Of course, the whole charade is a joke in general, because the “protections” involved should also include First Amendment issues and private property issue, but these are obviously shoved to the back of the bus in favor of expanding “equal rights” for the so-called new blacks.
Now again, I agree with Matt Walsh’s excellent column on this matter. Whether he intended it or not, his is the view of the Constitutional framers, but is also the prototypical libertarian view: no one should be forced to provide services or enter a contract with anyone they don’t want to. Walsh is incredibly perceptive here:
Now, instead of making this an argument about “gay rights” or “religious freedom,” I think it’s time to shift the discussion towards the broader concept of property rights, freedom of association, and free speech. That conversation got bogged down by people attempting to determine whether or not the photographer, the baker, the t-shirt maker, and the florist were “homophobic” or “bigoted.” But that isn’t the question. I don’t think they are bigots, but it doesn’t matter. Bigotry is not illegal. Hatred is not illegal. Racism is not illegal. These are spiritual crimes — problems of the heart. The government is not omniscient. It cannot possibly legislate our thoughts and emotions.
We will never be free as long as it keeps trying.
So, rather than concentrate on one particular reason why certain particular businesses might wish to refuse certain particular services, let’s simplify things.
Let’s put it this way:
Business owners should have the right to refuse service to anyone for any reason.
Now there’s a man with understanding. And what his point really means is that as long as the principle of coercive service is enshrined in law in the name of “equal rights,” we will never be free from some group leveraging that coercive arm of government to force another group to serve them on the state’s most expedient terms, even if it means oppressing a free individual’s religious principles.
And again let’s face it: if the by-far most libertarian member of either branch of Congress, Rand Paul, can be forced into a corner and flip-flop faster than Mitt Romney can say “47 percent,” you know we’ve got a losing case on our hands.

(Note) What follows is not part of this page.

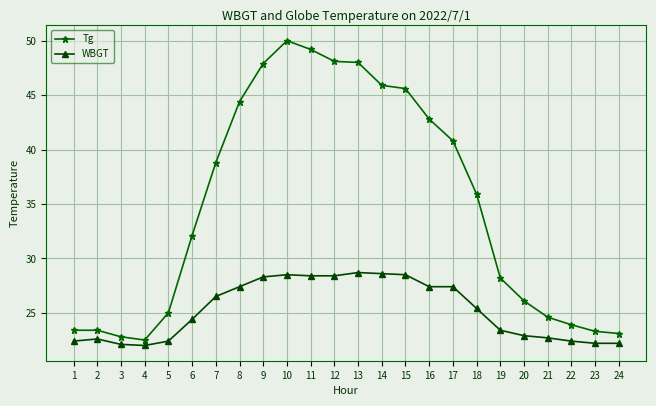

Does the chart display data point markers on the line(s)?

Yes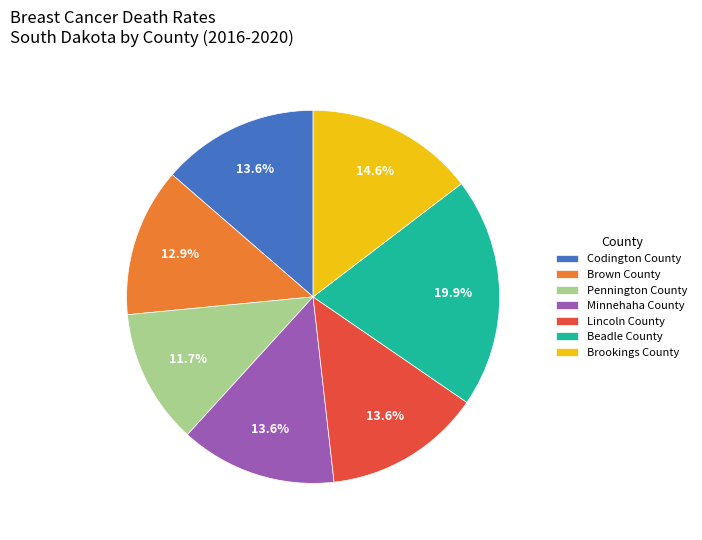

Is Codington County the majority of the pie?

No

Yet there’s another, broader, even more sinister reason why this coercive power applies. The reason is this: virtually every business in the land is a corporation or some version of a corporation, company, or limited liability company or partnership. Virtually every single one of these entities is a creature of the state. As creatures of the state, they are subject to special, stricter sets of laws to which individuals are not.
This applies not only to those “big corporations” which we all like to criticize, but to every small one as well, including every incorporated church and 501(c)3. They are all creatures of the state, subject totally to its sovereignty according to its corporate law. These entities (virtually every business in America) have no rights outside of this code of law. And, this law is as interpreted by the state, not the individuals involved.

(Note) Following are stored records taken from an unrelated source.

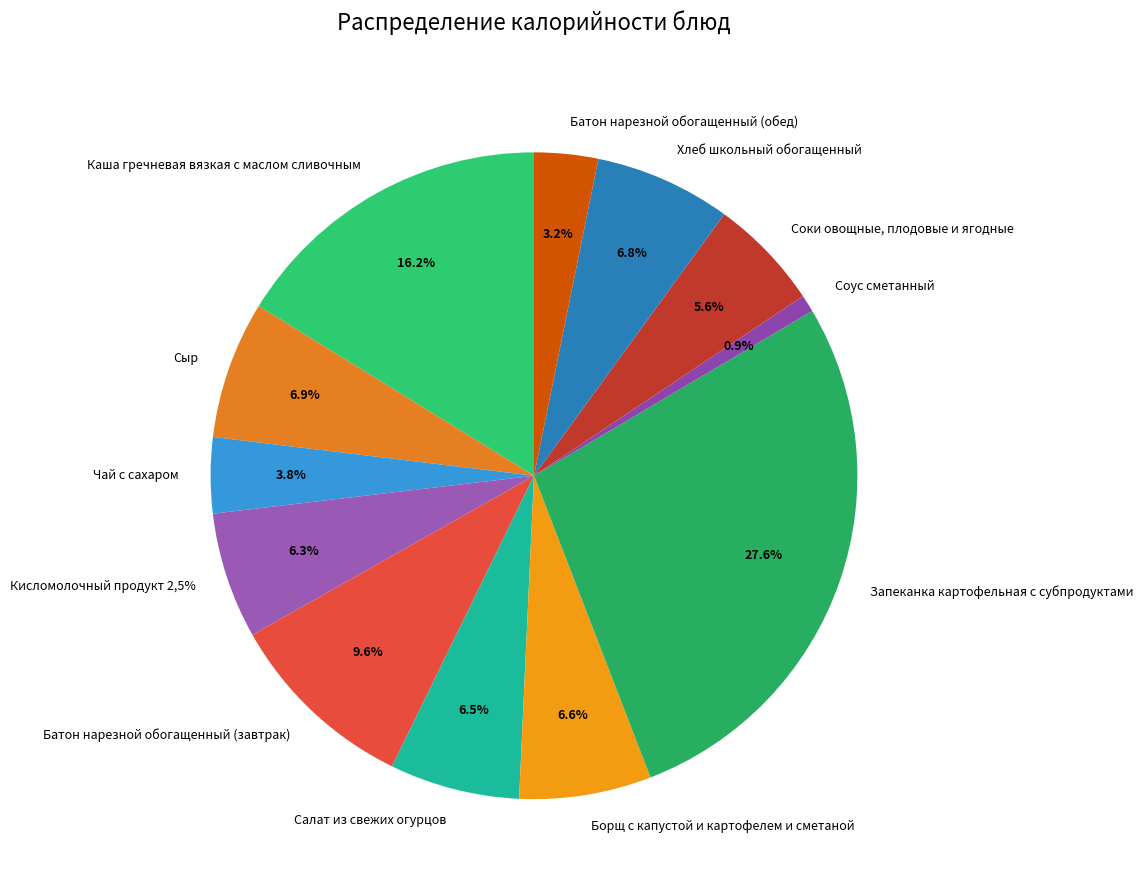

How much of the chart is everything except Батон нарезной обогащенный (завтрак)?

90.4%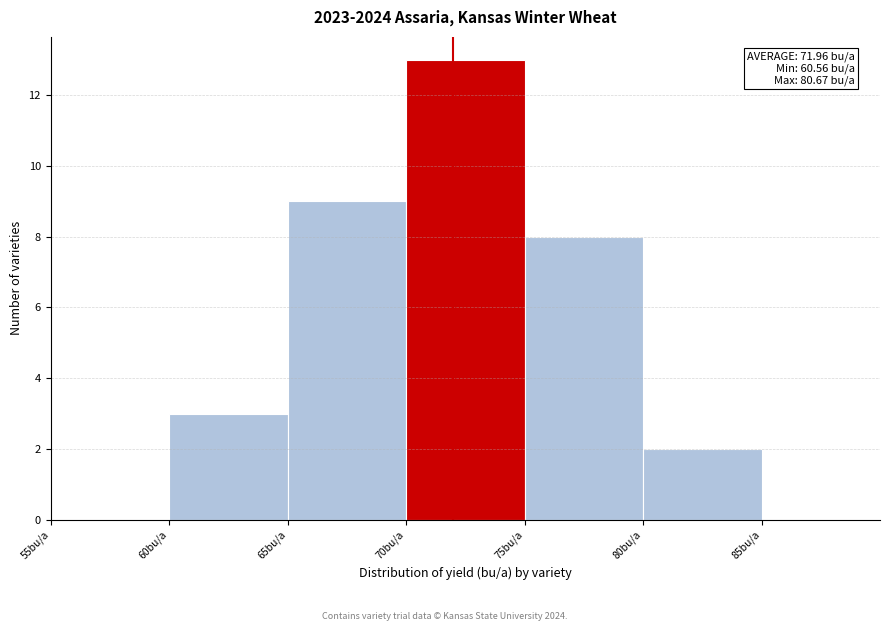

Over which range of the x-axis is the bar tallest?

70 to 75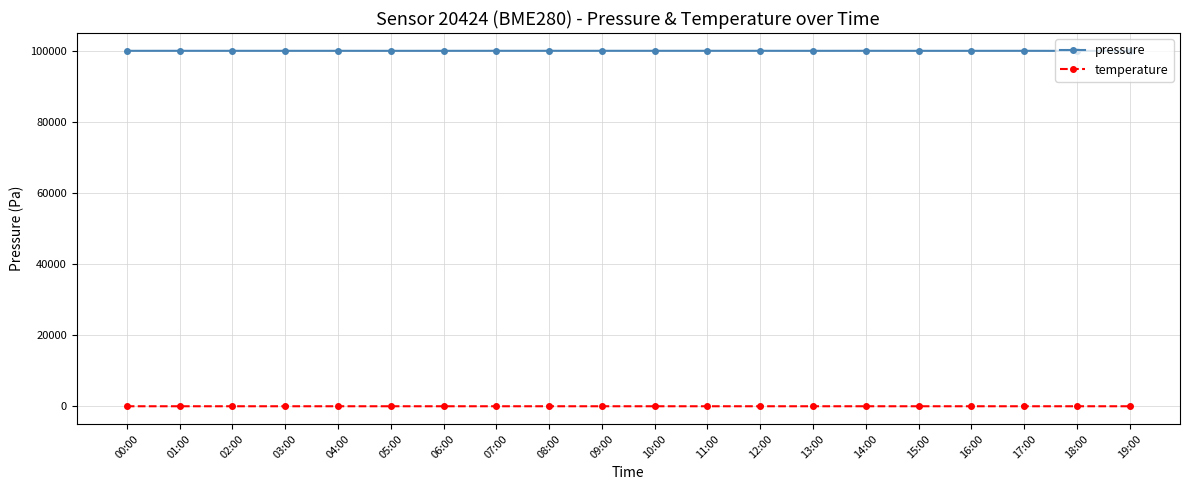

What is the label of the 19th point from the right?

01:00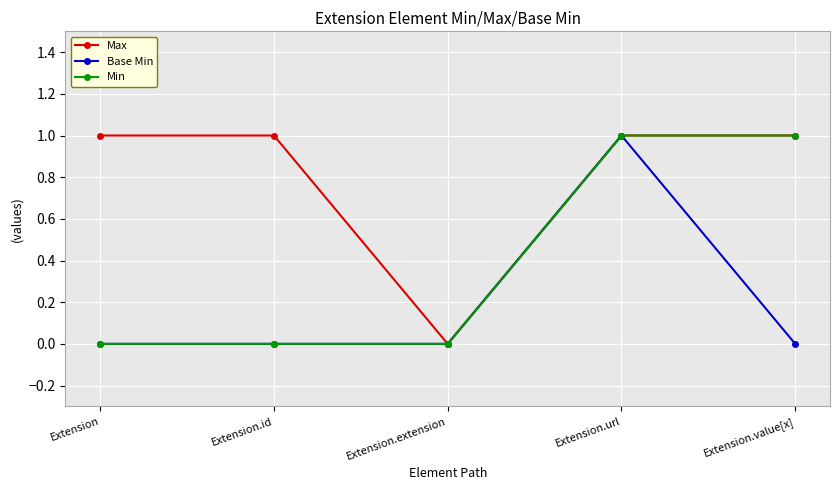

Rank the series by their average value, from lowest to highest.

Base Min, Min, Max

There is so much to say in this regard. I have no intention of even trying to unpack it here, nor am I yet equipped to do so. But the ramifications of this issue are tremendous, pervasive, and must be dealt with if we are ever to regain freedom in this land.

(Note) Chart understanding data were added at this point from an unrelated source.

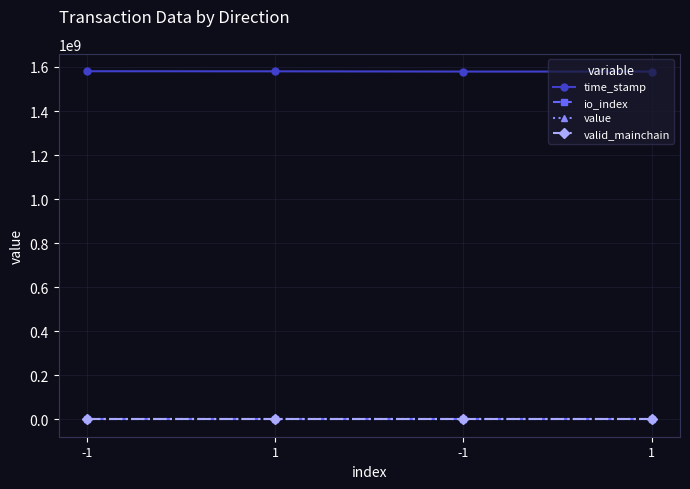

Where is value nearest to the value 32?

-1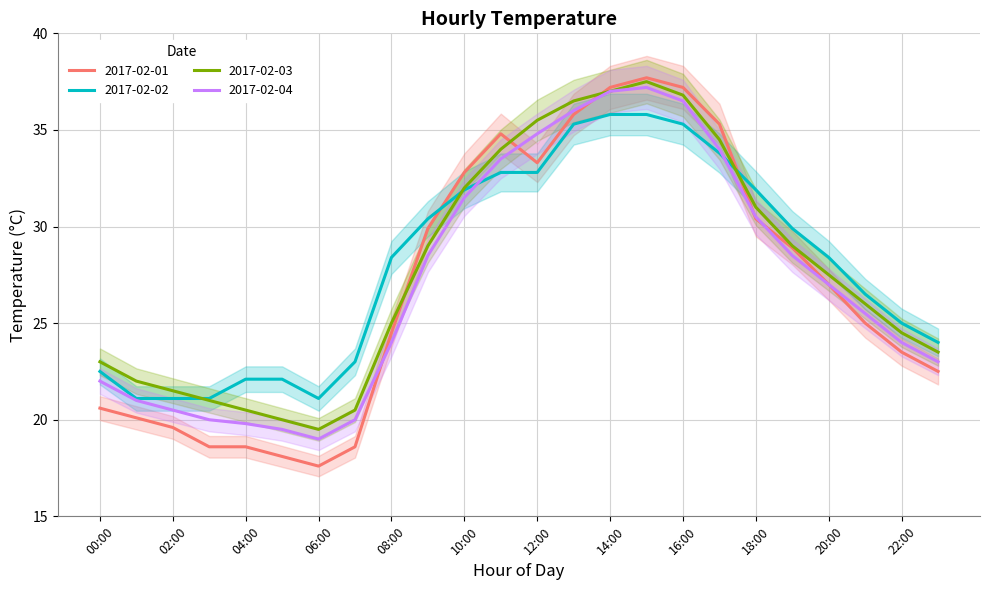

What is the minimum value shown in the chart?

17.6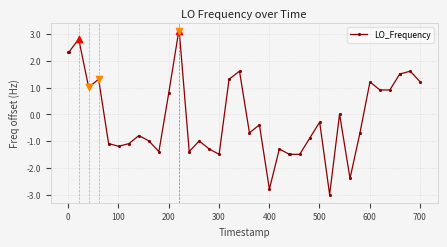

What is the difference between the maximum and minimum values?

6.1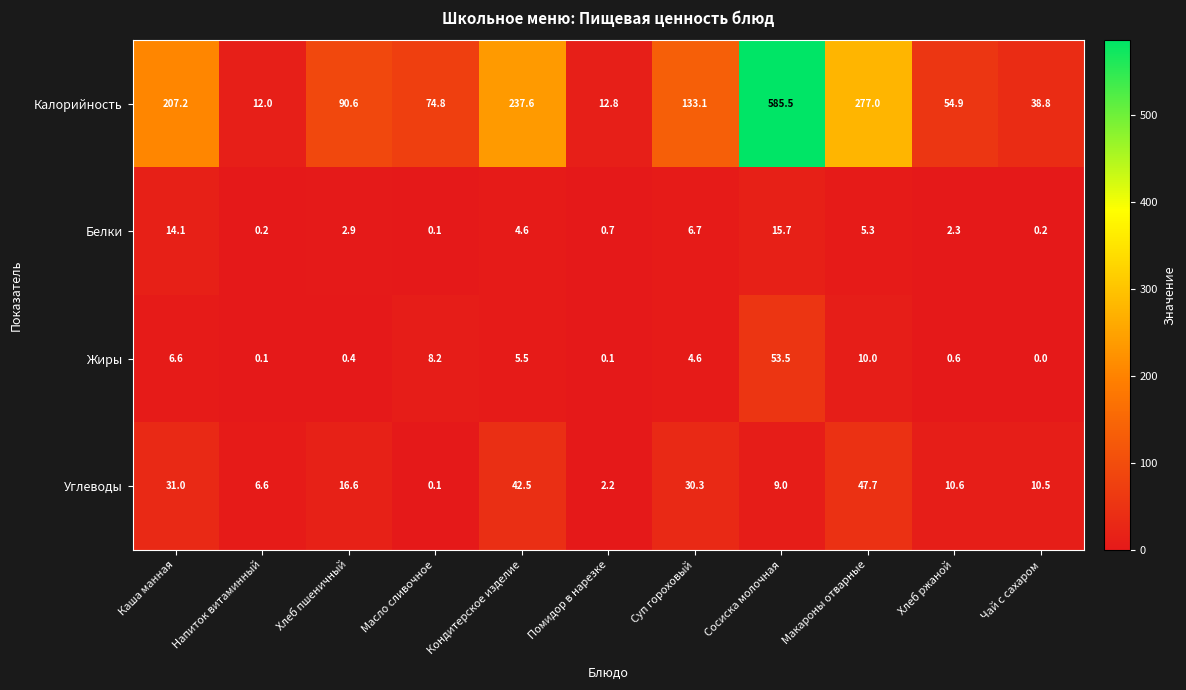

Read the Калорийность value at Хлеб пшеничный.

90.6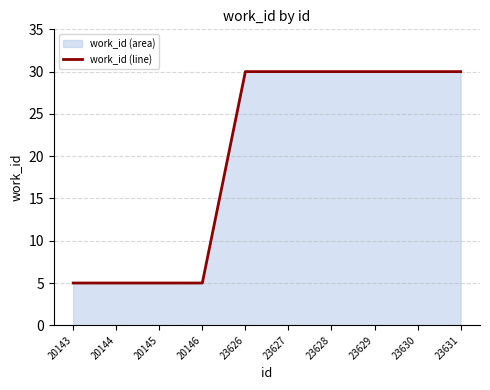

What is the change in value from 20143 to 23629?

+25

From a theological perspective, if business and commerce is essentially subjected to the actions of a creature of state, then we have to acknowledge that as a society, we have subjected the dominion mandate to the state prior to God. The dictates of men will judicially trump the dictates of God in the realm of business—that’s part of the “cost of doing business.”
And this is exactly why a perverse society will eventually assert the power to coerce businesses to violate their religious consciences: because the people have tolerated and profited from a system in which business is first a foremost a state agency rather than a religious one.
Here are two macro areas in which we must get right before God. And until we do, motions like AZ’s 1062 do not amount even to band-aids on the problem. They are more like flea bites to Leviathan.